Updated: May 11, 2021 12:17:29 am
Delhi Police on Monday issued a look-out-circular (LoC) against businessman Navneet Kalra, accused of allegedly black marketing oxygen concentrators in the capital along with an international SIM company called Matrix Cellular Services Ltd.
Kalra owns three restaurants from where police recovered over 500 oxygen concentrators. The probe into the case has been transferred to the interstate cell of the Crime Branch.
During investigation, it was found that Matrix allegedly procured more than 7,000 machines from local vendors and Chinese companies and sold them at “exorbitant rates” to Covid patients and their families.
Police Saturday arrested the company’s CEO Gaurav Khanna and Vice President Gaurav Suri along with three other employees. The accused have been booked under sections related to cheating, Epidemic Diseases Act, and Essential Commodities Act.
Police claim Kalra, who is now absconding, worked with his friend Gagan Duggal, owner of Matrix Cellular Services, to sell the equipment. “We have sent our request to FRRO, asking them to open an LoC against him. We have already opened an LoC on Sunday night,” a senior police officer said.
Raids are being conducted by police in several areas of South Delhi, and they are approaching Kalra’s contacts for clues.

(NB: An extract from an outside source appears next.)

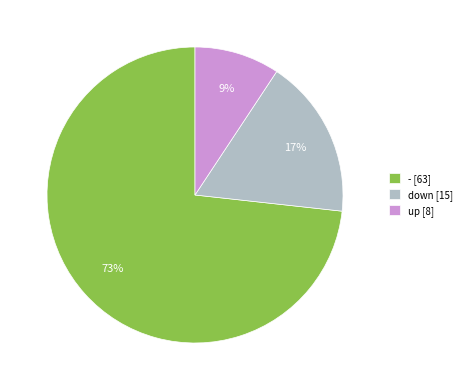

To the nearest percent, what is the average slice percentage?

33%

Police on Friday had said the accused imported the equipment at a cost of Rs 16,000 to Rs 22,000 each and sold it for Rs 70,000.

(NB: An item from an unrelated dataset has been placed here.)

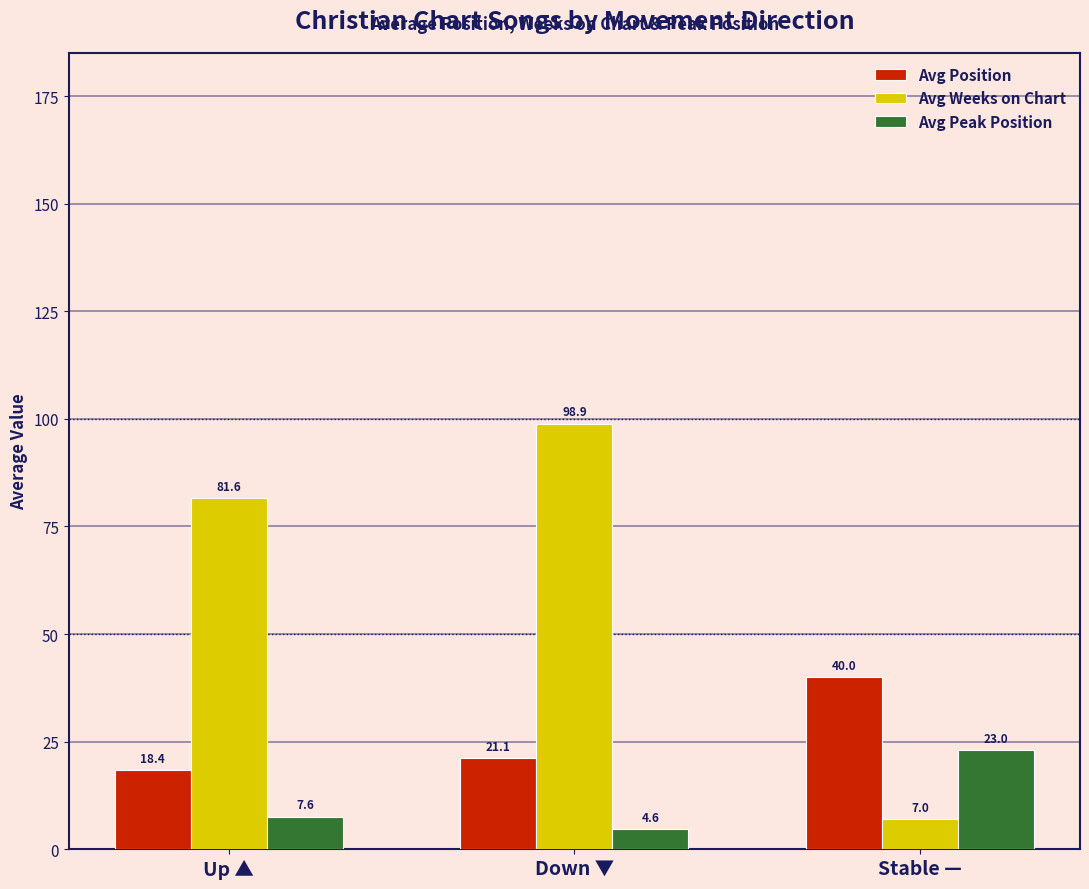

Which series changed the most between Up ▲ and Down ▼?

Avg Weeks on Chart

Meanwhile, a Delhi court on Monday refused to grant a stay on coercive action against Kalra’s anticipatory bail application, which will now be heard on Tuesday. Additional Sessions Judge Sumit Dass was supposed to hear Kalra’s anticipatory bail plea, but the police asked for a
day’s time to file a reply in the matter.
Additional Public Prosecutor Atul Srivastava also told the court that the case may be heard in a different court since the investigation has been transferred to the crime branch. The court ordered the investigating officer of the case to be present in court on Tuesday along with a copy of the reply.
When the prosecutor asked the court whether there was any stay on coercive action against Kalra since his application will be taken up tomorrow, the court said it was not granting any relief.
Kalra in his anticipatory bail said “there has been no violation of Essential Commodities Act, 1955, Epidemic Diseases Act, 1897 nor has there been commission of any offence under the provisions of Indian Penal Code. “The Applicant or the Company has bought the machines through legal method i.e. by cheques and that there is no hoarding much less illegal hoarding of the machines,” his application read.
The court was also told that “applicant also requested M/s Matrix Cellular (International) Services Ltd. to supply them some concentrators so that the applicant can also be involved in wide-spread distribution of the same in order to save lives amidst the pandemic. All sales were only being made through bank transfers.”